------ FRAGMENTO DEL DOCUMENTO

# Problema de sensibilidad con microfono electret de luces audiritmicas.



## mariano22 (Jun 25, 2009)

hola!
queria comentarles este circuito y hacerles una pregunta a su vez...

http://www.pablin.com.ar/electron/circuito/audio/premic/index.htm

Para empezar es un *muy buen circuito! Funciona a la perfeccion! sin ruidos y su sonido es muy estable y nítido!*
La seguna es que mientras que lo probaba con una consola descubri una cosa....cuando arrecaba el dedo a 1 mm aprox el preamplficador me detectaba y ponia en sintonia 2 radios a la vez...
puede ser que ocurra esto en la conexión entre el mic y la plaqueta (que los puse separados)? ya que dichos cables q los unen (mic y plaqueta) no estan blindados correctamente?

saludos!
PD: les dejo adjuntada una foto para que se ubiquen mejor.


----------



## Pulsar71 (Jun 29, 2009)

pues coloca 2 ó 3 perlas de ferrita a la entrada del preamp. para que no entre RF


----------



## mariano22 (Jun 29, 2009)

ok...pero como es eso de las perlas de ferrita? nunca las vi...gracias por el aportee


----------



## nole (Oct 28, 2009)

y como puedo diseñar el previo en estereo que no mezcle el sonido de los micros?


----------



## arrivaellobo (Oct 28, 2009)

Nole, te refieres a un previo con dos entradas y una salida, o con dos salidas y una entrada?


----------



## nole (Oct 29, 2009)

me refiero a dos entradas y dos salidas una para cada canal, el problema esque hice uno con bc548 y  se mezclan los dos canales y suena raro.


----------



## Fogonazo (Oct 29, 2009)

nole dijo:


> me refiero a dos entradas y dos salidas una para cada canal, el problema esque hice uno con bc548 y  se mezclan los dos canales y suena raro.


Te armas *2* previos exactamente iguales con 1 micrófono cada uno.


----------



## nole (Oct 29, 2009)

eso hice , pero se mezclan el audio de los dos


----------



## Fogonazo (Oct 29, 2009)

nole dijo:


> eso hice , pero se mezclan el audio de los dos


¿ Donde se mezcla el audio ?
Se un poco mas explícito


----------



## nole (Oct 31, 2009)

------------
------ DATOS PROPORCIONADOS

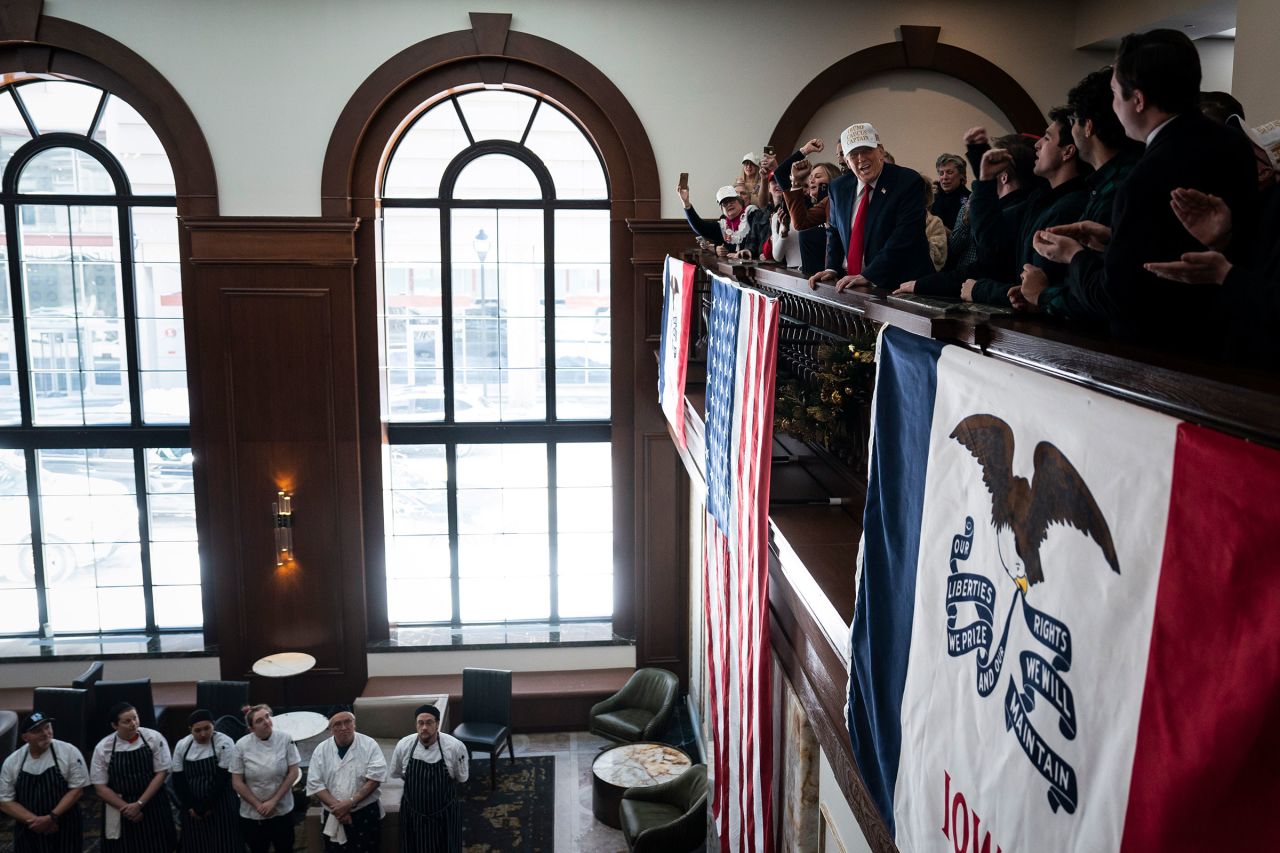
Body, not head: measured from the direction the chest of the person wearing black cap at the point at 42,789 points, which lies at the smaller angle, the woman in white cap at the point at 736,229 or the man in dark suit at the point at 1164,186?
the man in dark suit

------------

> TAREA ASIGNADA 1: En el hilo del foro, ¿qué aconseja Pulsar71 poner a la entrada del preamplificador para evitar que entre RF?
> TAREA ASIGNADA 2: Extrae del hilo del foro, sin ningún cambio, el tramo desde "Para empezar es" hasta "a la vez...".

> RECUADRO DE RESPUESTA 1: Dos o tres perlas de ferrita.

> RECUADRO DE RESPUESTA 2:
Para empezar es un *muy buen circuito! Funciona a la perfeccion! sin ruidos y su sonido es muy estable y nítido!*
La seguna es que mientras que lo probaba con una consola descubri una cosa....cuando arrecaba el dedo a 1 mm aprox el preamplficador me detectaba y ponia en sintonia 2 radios a la vez...